The prior post dealt with how filtering should be done for daily use, and emphasized the importance of using that same filtering (in the Filter Block) for backtesting.

But there is another VERY IMPORTANT issue here ... even WITH the same filters used, you need to avoid "CURVE FITTING" effects as you "tweak" your strategy. This can be done through two mechanisms ... BOTH should be used ... one related to Focus Lists and the other related to Time Periods.

Let's say that you start with a massive universe of 4500 symbols, and your OmniScript technical filters have reduced that list to 500 candidates. The question is, when you are using Strategy Wizard (an excellent addon to purchase!) to tweak the param's of your Strategy, or when you are using Portfolio Simulator to determine the best position-sizing rules, should you use that same dynamic list of (approx) 500 symbols, for all those "development" runs?

The answer is simple. NO.

If you use the same list, even if it's dynamic, then your SW and PS experiments will naturally bias themselves to enhance the "good" trades for those symbol-sets, and to minimize the "bad" trades ... during whatever historical period you have chosen.

So, after extensive fiddling around, you find that you get a soopa-doopah equity curve, with low drawdown and reasonable numbers of trades ... when in fact you've actually (to some degree) "fit" the way THOSE STOCKS performed during that time.
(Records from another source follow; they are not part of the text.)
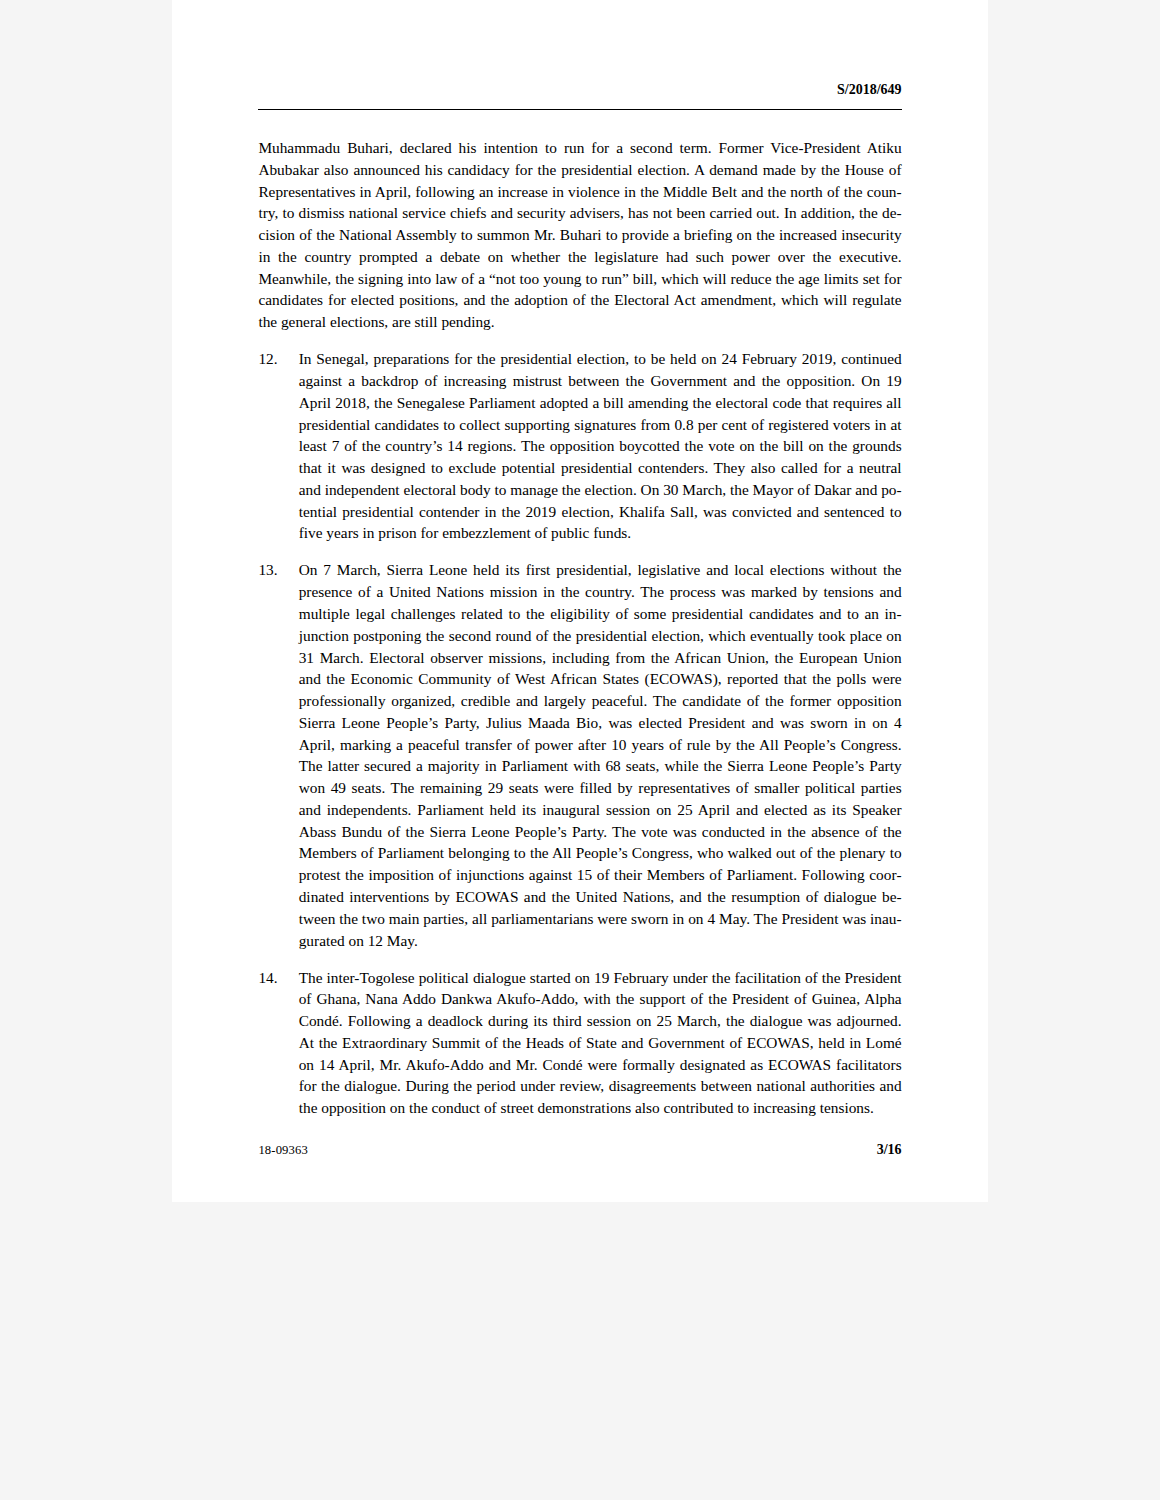S/2018/649
Muhammadu Buhari, declared his intention to run for a second term. Former Vice-President Atiku Abubakar also announced his candidacy for the presidential election. A demand made by the House of Representatives in April, following an increase in violence in the Middle Belt and the north of the country, to dismiss national service chiefs and security advisers, has not been carried out. In addition, the decision of the National Assembly to summon Mr. Buhari to provide a briefing on the increased insecurity in the country prompted a debate on whether the legislature had such power over the executive. Meanwhile, the signing into law of a “not too young to run” bill, which will reduce the age limits set for candidates for elected positions, and the adoption of the Electoral Act amendment, which will regulate the general elections, are still pending.
12. In Senegal, preparations for the presidential election, to be held on 24 February 2019, continued against a backdrop of increasing mistrust between the Government and the opposition. On 19 April 2018, the Senegalese Parliament adopted a bill amending the electoral code that requires all presidential candidates to collect supporting signatures from 0.8 per cent of registered voters in at least 7 of the country’s 14 regions. The opposition boycotted the vote on the bill on the grounds that it was designed to exclude potential presidential contenders. They also called for a neutral and independent electoral body to manage the election. On 30 March, the Mayor of Dakar and potential presidential contender in the 2019 election, Khalifa Sall, was convicted and sentenced to five years in prison for embezzlement of public funds.
13. On 7 March, Sierra Leone held its first presidential, legislative and local elections without the presence of a United Nations mission in the country. The process was marked by tensions and multiple legal challenges related to the eligibility of some presidential candidates and to an injunction postponing the second round of the presidential election, which eventually took place on 31 March. Electoral observer missions, including from the African Union, the European Union and the Economic Community of West African States (ECOWAS), reported that the polls were professionally organized, credible and largely peaceful. The candidate of the former opposition Sierra Leone People’s Party, Julius Maada Bio, was elected President and was sworn in on 4 April, marking a peaceful transfer of power after 10 years of rule by the All People’s Congress. The latter secured a majority in Parliament with 68 seats, while the Sierra Leone People’s Party won 49 seats. The remaining 29 seats were filled by representatives of smaller political parties and independents. Parliament held its inaugural session on 25 April and elected as its Speaker Abass Bundu of the Sierra Leone People’s Party. The vote was conducted in the absence of the Members of Parliament belonging to the All People’s Congress, who walked out of the plenary to protest the imposition of injunctions against 15 of their Members of Parliament. Following coordinated interventions by ECOWAS and the United Nations, and the resumption of dialogue between the two main parties, all parliamentarians were sworn in on 4 May. The President was inaugurated on 12 May.
14. The inter-Togolese political dialogue started on 19 February under the facilitation of the President of Ghana, Nana Addo Dankwa Akufo-Addo, with the support of the President of Guinea, Alpha Condé. Following a deadlock during its third session on 25 March, the dialogue was adjourned. At the Extraordinary Summit of the Heads of State and Government of ECOWAS, held in Lomé on 14 April, Mr. Akufo-Addo and Mr. Condé were formally designated as ECOWAS facilitators for the dialogue. During the period under review, disagreements between national authorities and the opposition on the conduct of street demonstrations also contributed to increasing tensions.
18-09363 3/16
The solution is simple. Use different lists for the testing/tweaking activities than you do to "prove" your conclusions are robust and viable for as-yet-unknown FUTURE situations.

And, using the power of OmniScript, it's actually pretty easy to come up with the alternative lists. Here's how:

Let's say that you have a dynamic-filtered list of 500 symbols, and you want to create 5 "subsidiary" sets of 100 symbols apiece to use during testing. I suggest that you reserve two of these five for the "fiddling" process, and the other three for "proof" testing ... equivalent to the idea of "forward" testing.

So ... how to chose the five sets? Without introducing some kind of survivorship bias in doing so? Answer ... use the ALPHABET. I'll describe how this is done in OmniScan - can be done manually but a lot easier with OScan's tools.

1. create your custom list of 4500 symbols by putting SP400+500+600, Optionable, and Russell 3000 lists into the Starting Population box. I call this list the SPOR, btw.

2. create a TECHNICAL FILTER formula that has this general form:
Left(Symbol,1) >= "A" and Left(Symbol,1) <= "C"
This formula extracts the first letter of the symbol, and checks if that letter is in the range A to C ... the only symbols that "pass" this filter are ones that begin with A, B or C. Of course you can adjust the letters to be whatever you want.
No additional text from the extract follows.